Et effectivement l'annexe B de la directive intitulée : IMMOBILISATION DES ANIMAUX AVANT L'ÉTOURDISSEMENT, L'ABATTAGE OU LA MISE À MORT, déclare expressément :
« Cependant, dans le cas d'abattage rituel, l'immobilisation des animaux de l'espèce bovine avant abattage avec un procédé mécanique ayant pour but d'éviter toutes douleurs, souffrances et excitations, ainsi que toutes blessures ou contusions aux animaux est obligatoire ».
La directive, en son chapitre II intitulé : « les Exigences requises pour les abattoirs », et plus précisément en son article 5, déclare expressément :
1. Les solipèdes, les ruminants, les porcs, les lapins et les volailles introduits dans les abattoirs aux fins d'abattage doivent être:
a) acheminés et si nécessaire hébergés conformément aux indications figurant à l'annexe A;
b) immobilisés conformément aux indications figurant à l'annexe B;
c) étourdis avant abattage ou mis à mort instantanément conformément aux dispositions de l'annexe C;
d) saignés conformément aux indications figurant à l'annexe D.
2. Pour les animaux faisant l'objet de méthodes particulières d'abattage requises par certains rites religieux, les exigences prévues au paragraphe 1 point c) ne sont pas d'application.
Les dispositions des articles 7 et 8 de la directive européenne 93/119 :
Article 7 qui dispose : « Toute personne se livrant à des activités comme l'acheminement, l'hébergement, l'immobilisation, l'étourdissement, l'abattage ou la mise à mort d'animaux doit impérativement disposer des connaissances et capacités nécessaires pour les accomplir de manière humaine et efficace, conformément aux prescriptions de la présente directive ».
L'autorité compétente s'assure de l'aptitude, des capacités et des connaissances professionnelles des personnes employées pour l'abattage.
Article 8 qui dispose : « L'inspection et le contrôle des abattoirs sont effectués sous la responsabilité de l'autorité compétente qui a en permanence libre accès à toutes les parties des abattoirs afin de pouvoir s'assurer du respect des dispositions de la présente directive.
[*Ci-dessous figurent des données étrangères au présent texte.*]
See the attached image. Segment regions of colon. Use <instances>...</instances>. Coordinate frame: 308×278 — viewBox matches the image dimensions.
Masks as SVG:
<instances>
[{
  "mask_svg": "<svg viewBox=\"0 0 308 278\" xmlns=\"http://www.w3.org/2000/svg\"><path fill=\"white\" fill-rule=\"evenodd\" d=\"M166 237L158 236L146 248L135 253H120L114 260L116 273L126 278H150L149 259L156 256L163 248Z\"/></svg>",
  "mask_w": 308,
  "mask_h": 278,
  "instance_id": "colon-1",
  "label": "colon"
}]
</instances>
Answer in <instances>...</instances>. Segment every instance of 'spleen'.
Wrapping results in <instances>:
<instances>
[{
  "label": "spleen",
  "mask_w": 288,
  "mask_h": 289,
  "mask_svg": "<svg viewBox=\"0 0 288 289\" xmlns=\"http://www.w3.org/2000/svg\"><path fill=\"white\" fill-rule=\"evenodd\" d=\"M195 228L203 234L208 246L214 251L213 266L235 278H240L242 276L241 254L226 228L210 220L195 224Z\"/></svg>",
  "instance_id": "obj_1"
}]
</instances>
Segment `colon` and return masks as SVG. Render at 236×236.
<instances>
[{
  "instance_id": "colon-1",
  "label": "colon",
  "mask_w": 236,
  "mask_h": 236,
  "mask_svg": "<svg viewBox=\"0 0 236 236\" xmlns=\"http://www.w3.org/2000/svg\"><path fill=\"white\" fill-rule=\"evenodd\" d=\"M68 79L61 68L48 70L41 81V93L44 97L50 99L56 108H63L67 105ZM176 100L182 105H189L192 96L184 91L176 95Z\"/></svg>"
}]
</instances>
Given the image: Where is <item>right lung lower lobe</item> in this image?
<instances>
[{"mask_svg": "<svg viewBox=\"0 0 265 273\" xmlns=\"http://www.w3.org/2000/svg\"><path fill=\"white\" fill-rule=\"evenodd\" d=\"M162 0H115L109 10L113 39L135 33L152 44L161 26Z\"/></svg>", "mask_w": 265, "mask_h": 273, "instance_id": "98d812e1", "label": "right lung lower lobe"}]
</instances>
Ces inspections et contrôles peuvent toutefois être effectués lors de contrôles réalisés à d'autres fins.
En rappelant la définition donnée par l'article 2 à l'autorité compétente.
«Autorité compétente»: l'autorité centrale d'un État membre, compétente pour effectuer les contrôles vétérinaires ou toute autorité à laquelle elle aura délégué cette compétence.
le contrôle de l'application des dispositions particulières d'abattage fixées par les rites religieux revient de fait, à l'autorité religieuse elle-même.
Sur les divergences et interprétations du « halal »:
Attendu par ailleurs que s'il peut exister de légères divergences d'opinion dans l'interprétation de la loi concernant les animaux dont la consommation est autorisée ou interdite et la méthode d'abattage, selon les différentes écoles de pensée islamiques et qui justifie qu'on puisse laisser une marge d'interprétation aux autorités compétentes des pays importateurs dans l'application des Directives générales en la matière.
Ainsi que l'admet la Commission du Codex Alimentarius qui a été créée en 1963 par la FAO et l'OMS afin d'élaborer des normes alimentaires, des lignes directrices et d'autres textes, tels que des Codes d'usages, dans le cadre du Programme mixte FAO/OMS sur les normes alimentaires.
Les buts principaux de ce programme étant la protection de la santé des consommateurs, la promotion de pratiques loyales dans le commerce des aliments ? et la coordination de tous les travaux de normalisation ayant trait aux aliments entrepris par des organisations aussi bien gouvernementales que non gouvernementales.
Mais la Commission du Codex Alimentarius a fixé le champ d'application des principes régissant les mesures à prendre en ce qui concerne l'emploi de la mention halal dans l'étiquetage des denrées alimentaires.